DATASET RECORDS —
——————————
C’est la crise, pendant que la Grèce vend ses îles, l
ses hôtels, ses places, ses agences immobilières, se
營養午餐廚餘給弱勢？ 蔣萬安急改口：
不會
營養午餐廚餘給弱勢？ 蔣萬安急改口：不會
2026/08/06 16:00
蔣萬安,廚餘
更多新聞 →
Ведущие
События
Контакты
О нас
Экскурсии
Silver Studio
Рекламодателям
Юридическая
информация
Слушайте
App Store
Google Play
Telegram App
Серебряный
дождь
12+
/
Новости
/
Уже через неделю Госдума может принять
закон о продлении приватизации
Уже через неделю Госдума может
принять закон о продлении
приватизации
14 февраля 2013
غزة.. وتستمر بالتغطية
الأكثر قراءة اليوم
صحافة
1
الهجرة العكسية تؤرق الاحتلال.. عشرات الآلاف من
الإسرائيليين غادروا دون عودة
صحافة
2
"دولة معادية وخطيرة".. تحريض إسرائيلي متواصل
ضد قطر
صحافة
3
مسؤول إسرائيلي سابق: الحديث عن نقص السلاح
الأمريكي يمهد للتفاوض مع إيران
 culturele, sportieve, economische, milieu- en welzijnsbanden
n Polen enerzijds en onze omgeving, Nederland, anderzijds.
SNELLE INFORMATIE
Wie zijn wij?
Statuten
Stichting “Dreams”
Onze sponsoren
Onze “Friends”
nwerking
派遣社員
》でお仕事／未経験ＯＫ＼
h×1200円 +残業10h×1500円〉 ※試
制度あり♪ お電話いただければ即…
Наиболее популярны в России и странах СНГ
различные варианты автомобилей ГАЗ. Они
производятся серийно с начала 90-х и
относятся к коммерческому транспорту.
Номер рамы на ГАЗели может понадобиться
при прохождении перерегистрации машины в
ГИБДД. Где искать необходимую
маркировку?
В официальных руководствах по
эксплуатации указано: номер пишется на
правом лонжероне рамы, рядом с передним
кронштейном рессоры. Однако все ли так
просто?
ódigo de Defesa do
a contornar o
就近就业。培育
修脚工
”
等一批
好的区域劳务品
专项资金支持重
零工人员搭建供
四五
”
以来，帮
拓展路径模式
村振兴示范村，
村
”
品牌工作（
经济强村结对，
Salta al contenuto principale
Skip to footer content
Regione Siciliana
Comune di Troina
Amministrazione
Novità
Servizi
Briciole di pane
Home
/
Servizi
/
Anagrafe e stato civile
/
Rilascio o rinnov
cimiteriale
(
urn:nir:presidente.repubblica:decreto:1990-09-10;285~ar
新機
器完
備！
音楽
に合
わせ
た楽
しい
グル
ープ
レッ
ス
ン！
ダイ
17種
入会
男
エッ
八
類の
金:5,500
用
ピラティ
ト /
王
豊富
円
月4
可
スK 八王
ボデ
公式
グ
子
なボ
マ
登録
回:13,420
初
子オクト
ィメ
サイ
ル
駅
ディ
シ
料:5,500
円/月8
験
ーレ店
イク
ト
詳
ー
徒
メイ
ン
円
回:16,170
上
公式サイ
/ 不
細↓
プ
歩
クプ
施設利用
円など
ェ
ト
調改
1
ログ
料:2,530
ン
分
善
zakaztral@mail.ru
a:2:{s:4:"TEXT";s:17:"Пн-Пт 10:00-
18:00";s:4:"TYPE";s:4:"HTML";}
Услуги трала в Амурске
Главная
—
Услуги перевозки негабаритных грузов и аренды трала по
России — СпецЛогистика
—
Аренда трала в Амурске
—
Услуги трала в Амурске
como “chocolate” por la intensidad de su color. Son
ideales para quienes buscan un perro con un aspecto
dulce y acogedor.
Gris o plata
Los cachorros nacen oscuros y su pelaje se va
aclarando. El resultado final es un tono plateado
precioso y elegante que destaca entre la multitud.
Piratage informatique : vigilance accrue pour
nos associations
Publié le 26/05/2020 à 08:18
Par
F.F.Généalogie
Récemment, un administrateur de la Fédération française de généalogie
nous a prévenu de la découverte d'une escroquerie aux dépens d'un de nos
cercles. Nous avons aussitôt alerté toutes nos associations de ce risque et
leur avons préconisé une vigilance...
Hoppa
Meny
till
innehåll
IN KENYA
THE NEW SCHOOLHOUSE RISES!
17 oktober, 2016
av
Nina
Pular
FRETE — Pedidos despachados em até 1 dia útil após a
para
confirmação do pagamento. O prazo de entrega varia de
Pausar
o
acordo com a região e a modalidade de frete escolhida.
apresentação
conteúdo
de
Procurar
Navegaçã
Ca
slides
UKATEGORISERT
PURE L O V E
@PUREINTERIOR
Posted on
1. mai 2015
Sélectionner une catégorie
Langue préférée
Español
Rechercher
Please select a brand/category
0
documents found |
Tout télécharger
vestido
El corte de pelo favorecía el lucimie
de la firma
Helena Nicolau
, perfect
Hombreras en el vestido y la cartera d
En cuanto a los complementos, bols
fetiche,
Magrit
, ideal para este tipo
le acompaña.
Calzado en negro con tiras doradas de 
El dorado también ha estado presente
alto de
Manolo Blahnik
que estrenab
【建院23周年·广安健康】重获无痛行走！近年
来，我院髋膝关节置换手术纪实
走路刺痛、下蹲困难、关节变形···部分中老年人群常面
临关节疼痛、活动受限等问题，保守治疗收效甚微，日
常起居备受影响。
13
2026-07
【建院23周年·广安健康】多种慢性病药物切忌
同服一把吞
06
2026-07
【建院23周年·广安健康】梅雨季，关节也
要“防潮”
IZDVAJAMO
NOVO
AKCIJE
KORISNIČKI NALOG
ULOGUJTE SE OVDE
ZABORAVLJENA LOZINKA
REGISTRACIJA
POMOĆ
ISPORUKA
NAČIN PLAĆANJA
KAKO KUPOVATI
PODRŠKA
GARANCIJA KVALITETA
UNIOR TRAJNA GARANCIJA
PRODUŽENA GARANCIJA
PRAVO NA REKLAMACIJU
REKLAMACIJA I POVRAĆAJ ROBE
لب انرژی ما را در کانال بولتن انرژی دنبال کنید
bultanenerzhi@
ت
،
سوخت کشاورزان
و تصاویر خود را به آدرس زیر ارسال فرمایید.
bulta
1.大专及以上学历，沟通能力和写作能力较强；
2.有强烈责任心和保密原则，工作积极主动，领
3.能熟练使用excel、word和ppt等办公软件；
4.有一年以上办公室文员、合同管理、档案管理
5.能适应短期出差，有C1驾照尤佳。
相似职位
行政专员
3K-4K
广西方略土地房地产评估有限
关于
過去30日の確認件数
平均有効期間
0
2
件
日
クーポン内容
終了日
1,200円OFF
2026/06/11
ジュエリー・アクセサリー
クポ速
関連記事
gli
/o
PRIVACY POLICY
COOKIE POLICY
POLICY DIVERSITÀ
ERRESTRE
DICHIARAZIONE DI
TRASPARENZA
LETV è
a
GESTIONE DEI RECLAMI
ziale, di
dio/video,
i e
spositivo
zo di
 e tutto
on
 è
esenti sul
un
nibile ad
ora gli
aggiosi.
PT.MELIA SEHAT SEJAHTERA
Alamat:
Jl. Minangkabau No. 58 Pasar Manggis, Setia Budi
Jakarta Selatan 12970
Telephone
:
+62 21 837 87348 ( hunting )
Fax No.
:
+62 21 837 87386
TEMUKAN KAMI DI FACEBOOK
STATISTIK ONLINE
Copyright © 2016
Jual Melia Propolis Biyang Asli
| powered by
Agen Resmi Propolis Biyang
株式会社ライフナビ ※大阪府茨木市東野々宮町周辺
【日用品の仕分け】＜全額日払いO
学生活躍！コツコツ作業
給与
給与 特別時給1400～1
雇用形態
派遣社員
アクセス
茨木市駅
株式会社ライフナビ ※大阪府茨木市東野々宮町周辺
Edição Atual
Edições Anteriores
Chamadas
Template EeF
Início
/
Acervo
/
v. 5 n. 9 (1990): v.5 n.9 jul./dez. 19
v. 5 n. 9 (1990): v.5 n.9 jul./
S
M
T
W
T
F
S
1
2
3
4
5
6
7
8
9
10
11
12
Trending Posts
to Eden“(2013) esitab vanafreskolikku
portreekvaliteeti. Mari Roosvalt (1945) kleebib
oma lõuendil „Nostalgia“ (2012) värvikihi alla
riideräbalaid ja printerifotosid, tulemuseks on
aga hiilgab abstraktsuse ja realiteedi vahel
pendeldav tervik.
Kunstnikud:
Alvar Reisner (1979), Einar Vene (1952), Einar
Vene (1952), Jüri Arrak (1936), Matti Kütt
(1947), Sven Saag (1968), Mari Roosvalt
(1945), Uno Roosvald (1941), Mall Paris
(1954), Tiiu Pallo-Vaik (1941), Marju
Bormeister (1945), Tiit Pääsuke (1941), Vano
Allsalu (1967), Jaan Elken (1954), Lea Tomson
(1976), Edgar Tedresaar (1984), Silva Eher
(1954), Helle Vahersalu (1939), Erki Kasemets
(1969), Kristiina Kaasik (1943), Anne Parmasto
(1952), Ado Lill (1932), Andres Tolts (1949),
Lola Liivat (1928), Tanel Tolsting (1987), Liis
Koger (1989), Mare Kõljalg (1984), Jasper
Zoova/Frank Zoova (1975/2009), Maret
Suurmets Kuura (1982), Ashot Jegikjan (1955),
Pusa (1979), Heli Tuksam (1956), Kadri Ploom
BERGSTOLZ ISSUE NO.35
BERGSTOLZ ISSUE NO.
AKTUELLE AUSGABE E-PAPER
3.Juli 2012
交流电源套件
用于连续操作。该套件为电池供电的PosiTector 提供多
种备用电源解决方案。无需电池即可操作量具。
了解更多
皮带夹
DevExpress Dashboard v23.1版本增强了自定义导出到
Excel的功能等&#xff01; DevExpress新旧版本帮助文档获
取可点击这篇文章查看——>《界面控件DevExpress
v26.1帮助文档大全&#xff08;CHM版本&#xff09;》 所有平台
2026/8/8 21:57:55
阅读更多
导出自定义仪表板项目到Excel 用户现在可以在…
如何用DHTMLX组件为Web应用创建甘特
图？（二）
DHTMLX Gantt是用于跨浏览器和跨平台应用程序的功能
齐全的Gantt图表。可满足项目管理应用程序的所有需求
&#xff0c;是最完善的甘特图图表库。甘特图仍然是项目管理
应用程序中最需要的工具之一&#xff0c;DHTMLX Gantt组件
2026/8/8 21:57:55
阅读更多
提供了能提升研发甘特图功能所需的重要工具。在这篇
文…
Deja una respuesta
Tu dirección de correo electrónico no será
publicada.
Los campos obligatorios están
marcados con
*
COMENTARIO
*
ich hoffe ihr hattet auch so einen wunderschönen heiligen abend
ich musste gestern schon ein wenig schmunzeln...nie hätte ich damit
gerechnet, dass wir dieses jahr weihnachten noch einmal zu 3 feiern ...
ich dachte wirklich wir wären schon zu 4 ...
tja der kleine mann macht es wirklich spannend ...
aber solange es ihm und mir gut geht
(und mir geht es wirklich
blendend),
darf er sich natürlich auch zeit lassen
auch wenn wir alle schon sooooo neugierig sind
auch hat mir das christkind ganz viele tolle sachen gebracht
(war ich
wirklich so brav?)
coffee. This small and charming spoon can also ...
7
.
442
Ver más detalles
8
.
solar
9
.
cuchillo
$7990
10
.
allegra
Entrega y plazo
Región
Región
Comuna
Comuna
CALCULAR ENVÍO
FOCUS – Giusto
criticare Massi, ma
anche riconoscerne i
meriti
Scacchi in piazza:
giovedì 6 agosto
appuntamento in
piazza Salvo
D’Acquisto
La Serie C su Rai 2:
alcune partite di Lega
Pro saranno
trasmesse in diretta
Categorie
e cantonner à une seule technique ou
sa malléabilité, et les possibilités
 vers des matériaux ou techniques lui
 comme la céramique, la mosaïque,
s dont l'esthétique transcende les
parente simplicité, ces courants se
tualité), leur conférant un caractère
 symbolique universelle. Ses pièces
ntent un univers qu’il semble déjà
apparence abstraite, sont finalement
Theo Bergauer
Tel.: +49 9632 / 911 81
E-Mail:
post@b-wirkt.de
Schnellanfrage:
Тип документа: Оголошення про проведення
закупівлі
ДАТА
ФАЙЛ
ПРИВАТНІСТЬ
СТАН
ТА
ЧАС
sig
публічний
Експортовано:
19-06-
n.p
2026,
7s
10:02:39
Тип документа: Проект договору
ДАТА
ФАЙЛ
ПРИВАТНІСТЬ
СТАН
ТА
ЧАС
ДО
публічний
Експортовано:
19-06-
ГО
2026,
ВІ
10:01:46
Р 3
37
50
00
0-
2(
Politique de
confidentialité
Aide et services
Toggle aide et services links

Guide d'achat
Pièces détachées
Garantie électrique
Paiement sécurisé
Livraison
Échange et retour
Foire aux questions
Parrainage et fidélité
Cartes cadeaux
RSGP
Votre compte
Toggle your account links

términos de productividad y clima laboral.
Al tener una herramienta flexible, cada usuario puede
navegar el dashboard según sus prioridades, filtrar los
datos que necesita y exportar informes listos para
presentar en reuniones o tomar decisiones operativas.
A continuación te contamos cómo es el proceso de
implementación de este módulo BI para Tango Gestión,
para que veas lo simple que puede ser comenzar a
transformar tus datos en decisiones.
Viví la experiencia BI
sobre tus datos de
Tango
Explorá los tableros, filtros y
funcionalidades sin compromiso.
——————————
YOUR INSTRUCTIONS — This task calls for each line of the material that contains "Propolis".

SOLUTION TO THIS TASK —
Jual Melia Propolis Biyang Asli
Agen Resmi Propolis Biyang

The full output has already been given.